At the MQTT layer, the Cloud API already deduplicates by msgId using Redis SETNX (24-hour TTL) to drop duplicate MQTT deliveries. The in-batch deduplication in the Ingestion worker is a second-pass safeguard for overlapping windows during reconnects.
4. Database Insert
Rows are inserted using a parameterized INSERT … ON CONFLICT DO NOTHING or PostgreSQL COPY (configurable via DB_INSERT_METHOD). The insert target is the readings hypertable — TimescaleDB routes each row to the correct 1-day chunk automatically.
After a successful batch, a background task updates last_telemetry_at on the relevant endpoint rows (fire-and-forget, non-blocking).
Resilience
Circuit Breaker
The circuit breaker monitors database insert failures. If errors exceed the threshold within a rolling window, it opens — workers stop attempting inserts and immediately route messages to the disk spool instead. The breaker polls the database connection in the background and closes automatically when the database recovers.

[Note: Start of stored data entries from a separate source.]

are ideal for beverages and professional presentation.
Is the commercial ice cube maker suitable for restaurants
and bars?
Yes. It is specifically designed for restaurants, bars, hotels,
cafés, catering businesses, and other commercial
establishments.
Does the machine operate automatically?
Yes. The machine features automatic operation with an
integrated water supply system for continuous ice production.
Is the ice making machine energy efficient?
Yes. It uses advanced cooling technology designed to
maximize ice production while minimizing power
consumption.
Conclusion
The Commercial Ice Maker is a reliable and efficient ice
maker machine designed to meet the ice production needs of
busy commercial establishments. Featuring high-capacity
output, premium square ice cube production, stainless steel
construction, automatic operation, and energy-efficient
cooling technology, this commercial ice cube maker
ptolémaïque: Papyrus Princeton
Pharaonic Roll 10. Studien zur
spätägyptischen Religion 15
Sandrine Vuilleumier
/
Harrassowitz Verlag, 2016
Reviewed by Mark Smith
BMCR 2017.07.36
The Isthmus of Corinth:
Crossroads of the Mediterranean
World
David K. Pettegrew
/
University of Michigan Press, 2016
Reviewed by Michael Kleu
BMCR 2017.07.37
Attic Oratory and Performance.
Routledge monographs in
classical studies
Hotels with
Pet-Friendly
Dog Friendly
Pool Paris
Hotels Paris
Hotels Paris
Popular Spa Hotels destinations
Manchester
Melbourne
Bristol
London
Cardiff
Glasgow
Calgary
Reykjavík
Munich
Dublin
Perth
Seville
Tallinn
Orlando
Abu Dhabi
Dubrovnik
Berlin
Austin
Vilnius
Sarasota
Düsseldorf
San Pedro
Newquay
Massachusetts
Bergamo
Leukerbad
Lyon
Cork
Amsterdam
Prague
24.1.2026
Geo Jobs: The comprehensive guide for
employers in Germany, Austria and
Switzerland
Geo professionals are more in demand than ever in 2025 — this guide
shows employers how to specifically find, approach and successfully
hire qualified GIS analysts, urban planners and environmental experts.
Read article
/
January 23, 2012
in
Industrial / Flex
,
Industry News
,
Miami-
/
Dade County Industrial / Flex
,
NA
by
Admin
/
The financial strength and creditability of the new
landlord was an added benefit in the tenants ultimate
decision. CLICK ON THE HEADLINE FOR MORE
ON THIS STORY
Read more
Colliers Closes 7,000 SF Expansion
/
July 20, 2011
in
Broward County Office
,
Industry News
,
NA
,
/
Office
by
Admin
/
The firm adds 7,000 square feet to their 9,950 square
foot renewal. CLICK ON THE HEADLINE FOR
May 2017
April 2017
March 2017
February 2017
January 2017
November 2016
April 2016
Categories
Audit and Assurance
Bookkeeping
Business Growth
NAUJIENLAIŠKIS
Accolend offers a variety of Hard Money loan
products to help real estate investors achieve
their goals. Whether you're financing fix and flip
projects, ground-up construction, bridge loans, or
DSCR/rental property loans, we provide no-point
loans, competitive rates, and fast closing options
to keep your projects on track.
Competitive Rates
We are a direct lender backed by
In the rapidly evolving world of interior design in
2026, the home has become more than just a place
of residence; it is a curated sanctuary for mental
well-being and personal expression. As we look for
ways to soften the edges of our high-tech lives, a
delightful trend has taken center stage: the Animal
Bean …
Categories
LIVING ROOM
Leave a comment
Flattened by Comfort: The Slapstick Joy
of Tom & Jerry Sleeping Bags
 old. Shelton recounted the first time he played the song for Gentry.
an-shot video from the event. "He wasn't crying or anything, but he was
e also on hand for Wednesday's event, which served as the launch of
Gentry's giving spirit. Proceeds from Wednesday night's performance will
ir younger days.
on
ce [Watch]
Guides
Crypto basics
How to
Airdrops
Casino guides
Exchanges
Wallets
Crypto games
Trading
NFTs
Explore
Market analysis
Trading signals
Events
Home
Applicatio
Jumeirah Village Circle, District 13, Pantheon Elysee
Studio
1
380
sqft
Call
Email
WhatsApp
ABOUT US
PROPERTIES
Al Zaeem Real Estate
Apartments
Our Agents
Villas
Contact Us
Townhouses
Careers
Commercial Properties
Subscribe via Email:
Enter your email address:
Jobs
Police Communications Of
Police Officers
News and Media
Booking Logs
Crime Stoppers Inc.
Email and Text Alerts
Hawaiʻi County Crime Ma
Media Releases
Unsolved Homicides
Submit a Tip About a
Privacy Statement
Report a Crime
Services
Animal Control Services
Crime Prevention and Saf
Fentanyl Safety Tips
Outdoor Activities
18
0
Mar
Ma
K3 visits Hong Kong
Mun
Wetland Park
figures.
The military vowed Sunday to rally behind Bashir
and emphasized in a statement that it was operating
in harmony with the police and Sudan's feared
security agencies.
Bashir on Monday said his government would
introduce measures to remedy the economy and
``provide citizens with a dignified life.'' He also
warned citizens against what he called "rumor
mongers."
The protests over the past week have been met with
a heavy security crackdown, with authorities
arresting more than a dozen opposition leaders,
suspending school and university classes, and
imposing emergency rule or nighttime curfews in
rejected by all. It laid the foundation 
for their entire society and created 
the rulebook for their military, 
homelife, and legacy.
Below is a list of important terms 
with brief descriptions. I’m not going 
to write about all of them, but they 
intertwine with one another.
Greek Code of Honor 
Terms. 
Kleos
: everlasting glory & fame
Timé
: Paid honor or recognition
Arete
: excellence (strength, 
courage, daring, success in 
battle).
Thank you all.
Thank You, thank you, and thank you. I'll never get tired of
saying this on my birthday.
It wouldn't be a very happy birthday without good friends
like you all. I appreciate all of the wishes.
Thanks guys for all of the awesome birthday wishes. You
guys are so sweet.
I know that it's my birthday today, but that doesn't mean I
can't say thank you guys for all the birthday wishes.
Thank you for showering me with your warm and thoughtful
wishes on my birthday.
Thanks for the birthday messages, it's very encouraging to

CLOSED (normal) ──errors exceed threshold──▶ OPEN (fault)
▲ │
└────── DB healthy, spool drained ────────────┘
Disk Spool
When the circuit is open (or Redis itself is unreachable), the spool writes raw message payloads to local disk (/tmp/iotistic-spool by default, configurable). The spool is capped at 500 MB. When the circuit closes, a replayer drains the spool back into the normal insert pipeline in order.
Dead-Letter Queue
Messages that fail parsing or produce unrecoverable insert errors after MAX_RETRIES attempts are written to the DLQ stream (tenant:{id}:agent:devices:dlq). The DLQ can be inspected and replayed manually using iotctl or directly via redis-cli XRANGE.
Autoscaling
The Ingestion service auto-adjusts its worker count (1–20) based on four signals sampled every 5 seconds:
| Signal | Scale up when | Scale down when |
|---|---|---|
| Consumer lag | > 5 000 ms behind real-time | < 500 ms |
| DB pool saturation | > 80 % of connections in use | < 40 % |
| Redis stream depth | > 60 % of MAXLEN | < 20 % |
| Redis memory pressure | > 75 % of maxmemory | < 50 % |
Worker count changes are gradual (±1 per cycle) to avoid thundering-herd on the database connection pool.
Metrics
The Ingestion service exposes Prometheus metrics at GET /metrics (port 3003):
| Metric | Description |
|---|---|
ingestion_messages_processed_total | Total device batches consumed from Redis |
ingestion_readings_inserted_total | Individual metric rows written to TimescaleDB |
ingestion_dlq_length | Current dead-letter queue depth |
ingestion_stream_length | Pending messages in the ingest stream |
ingestion_worker_lag_ms | Consumer group lag (ms behind real-time) |
ingestion_worker_count | Current active worker count |
ingestion_batch_duration_p95_ms | 95th-percentile batch processing time |
ingestion_db_insert_duration_p95_ms | 95th-percentile database insert time |
Configuration
# Database
DB_HOST=localhost
DB_PORT=5432
DB_NAME=iotistic
DB_USER=postgres
DB_PASSWORD=postgres
DB_SSL=true
DB_POOL_SIZE=50
# Redis
REDIS_HOST=localhost
REDIS_PORT=6379
# Ingestion tuning
WORKER_COUNT=2 # initial worker count (autoscaling adjusts this)
BATCH_SIZE=100 # max messages per worker cycle
MAX_RETRIES=3 # attempts before DLQ
DB_INSERT_METHOD=insert # "insert" or "copy"
# Resilience
DISK_SPOOL_ENABLED=true
DISK_SPOOL_PATH=/tmp/iotistic-spool
DISK_SPOOL_MAX_SIZE_MB=500
# Port (health + metrics only)
PORT=3003
Health Check
GET /health
{
"status": "ok",
"uptime": 3847,
"workers": 3,
"streamLag": 120,
"circuitBreaker": "closed"
}
A status of degraded indicates the circuit breaker is open or the disk spool is active. A status of error means the service cannot reach either Redis or PostgreSQL.